Required work: Report each line of the entries that contains the word "left", copied in full.
========
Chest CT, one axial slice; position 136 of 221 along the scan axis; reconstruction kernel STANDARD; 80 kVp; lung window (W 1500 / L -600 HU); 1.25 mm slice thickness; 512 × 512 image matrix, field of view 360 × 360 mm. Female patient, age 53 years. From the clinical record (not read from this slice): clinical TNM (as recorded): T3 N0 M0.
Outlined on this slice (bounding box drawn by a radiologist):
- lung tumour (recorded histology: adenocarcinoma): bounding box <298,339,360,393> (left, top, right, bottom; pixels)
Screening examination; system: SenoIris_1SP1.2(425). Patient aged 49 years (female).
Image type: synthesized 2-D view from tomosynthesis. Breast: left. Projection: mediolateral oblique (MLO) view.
========
Solution:
- lung tumour (recorded histology: adenocarcinoma): bounding box <298,339,360,393> (left, top, right, bottom; pixels)
Image type: synthesized 2-D view from tomosynthesis. Breast: left. Projection: mediolateral oblique (MLO) view.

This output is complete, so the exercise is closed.